Nevertheless, this dataset, which was introduced in Spain in 1982, is a mandatory register, and its coverage is estimated to be greater than 95% [15]. We were unable to calculate diabetes-specific incidence rates, because no studies in Spain cover blood glucose measurements or HbA1C for the entire population; consequently, no precise estimate of the prevalence of diabetes is available [41]. Concerns have been raised about the accuracy of routinely-collected datasets; however, these datasets are periodically audited. Consequently, the quality and validity of our dataset has been assessed and shown to be useful for health research [42].

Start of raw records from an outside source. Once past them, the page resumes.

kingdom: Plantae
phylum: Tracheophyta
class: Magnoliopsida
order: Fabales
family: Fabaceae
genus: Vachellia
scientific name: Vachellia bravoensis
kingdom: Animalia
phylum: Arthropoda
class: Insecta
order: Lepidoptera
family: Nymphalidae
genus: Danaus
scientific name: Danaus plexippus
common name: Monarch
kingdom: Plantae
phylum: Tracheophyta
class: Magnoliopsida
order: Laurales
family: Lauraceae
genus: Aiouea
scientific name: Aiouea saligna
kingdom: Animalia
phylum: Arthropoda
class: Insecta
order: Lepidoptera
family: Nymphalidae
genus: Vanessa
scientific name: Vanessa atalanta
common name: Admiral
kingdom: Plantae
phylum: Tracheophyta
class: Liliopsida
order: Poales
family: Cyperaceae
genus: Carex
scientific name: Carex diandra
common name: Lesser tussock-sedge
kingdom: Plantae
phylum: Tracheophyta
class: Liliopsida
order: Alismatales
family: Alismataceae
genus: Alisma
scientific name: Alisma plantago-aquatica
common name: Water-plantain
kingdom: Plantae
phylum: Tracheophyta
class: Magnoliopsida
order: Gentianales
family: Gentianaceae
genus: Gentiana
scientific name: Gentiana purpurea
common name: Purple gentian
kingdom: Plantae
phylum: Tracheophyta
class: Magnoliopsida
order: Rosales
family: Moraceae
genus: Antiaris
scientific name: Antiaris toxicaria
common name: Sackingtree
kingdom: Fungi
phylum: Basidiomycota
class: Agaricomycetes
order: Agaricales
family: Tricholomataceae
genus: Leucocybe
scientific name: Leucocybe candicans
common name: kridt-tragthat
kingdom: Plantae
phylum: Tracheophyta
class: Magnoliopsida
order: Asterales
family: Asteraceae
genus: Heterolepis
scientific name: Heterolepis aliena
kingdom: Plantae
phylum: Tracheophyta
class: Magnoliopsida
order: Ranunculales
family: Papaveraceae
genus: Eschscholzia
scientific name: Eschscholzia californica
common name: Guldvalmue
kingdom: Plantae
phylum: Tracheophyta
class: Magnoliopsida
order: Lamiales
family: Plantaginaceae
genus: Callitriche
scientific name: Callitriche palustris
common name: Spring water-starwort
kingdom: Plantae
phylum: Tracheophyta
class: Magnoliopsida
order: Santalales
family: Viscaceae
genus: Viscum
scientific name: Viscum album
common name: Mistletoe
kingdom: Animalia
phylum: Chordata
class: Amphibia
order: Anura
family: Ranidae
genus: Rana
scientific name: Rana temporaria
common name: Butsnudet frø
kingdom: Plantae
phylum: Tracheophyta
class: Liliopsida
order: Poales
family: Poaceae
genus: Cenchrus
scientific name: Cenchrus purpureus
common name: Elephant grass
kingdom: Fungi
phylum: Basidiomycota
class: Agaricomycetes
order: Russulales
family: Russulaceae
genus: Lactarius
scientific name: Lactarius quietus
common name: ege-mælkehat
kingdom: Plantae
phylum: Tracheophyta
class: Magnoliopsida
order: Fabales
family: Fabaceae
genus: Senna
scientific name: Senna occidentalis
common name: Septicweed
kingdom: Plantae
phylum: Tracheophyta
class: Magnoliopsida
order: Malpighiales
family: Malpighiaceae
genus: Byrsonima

Another limitation of our study is the missing causal relationship between IHM and CAGD/PCI as cancer and non-cardiovascular admitted patients were also included, the mortality of whom may not have been affected by the CABG/PCI.

Conclusions

Our results show that the annual percentage change in PCI procedures increased in diabetic and non-diabetic patients. Outcomes such as LOS is worse among individuals with diabetes than those without diabetes for PCI although they improved over the entire study period for both groups. Higher comorbidity and female gender are associated with higher IHM in PCI procedures.

We found a decrease in the use of CABG procedures in patients with and without type 2 diabetes. IHM was higher in patients without type 2 diabetes than those with it.

Given the rapid increase in the prevalence of diabetes and the aging population, these findings emphasize the need for further improvement in the control of cardiovascular risk factors in people with diabetes.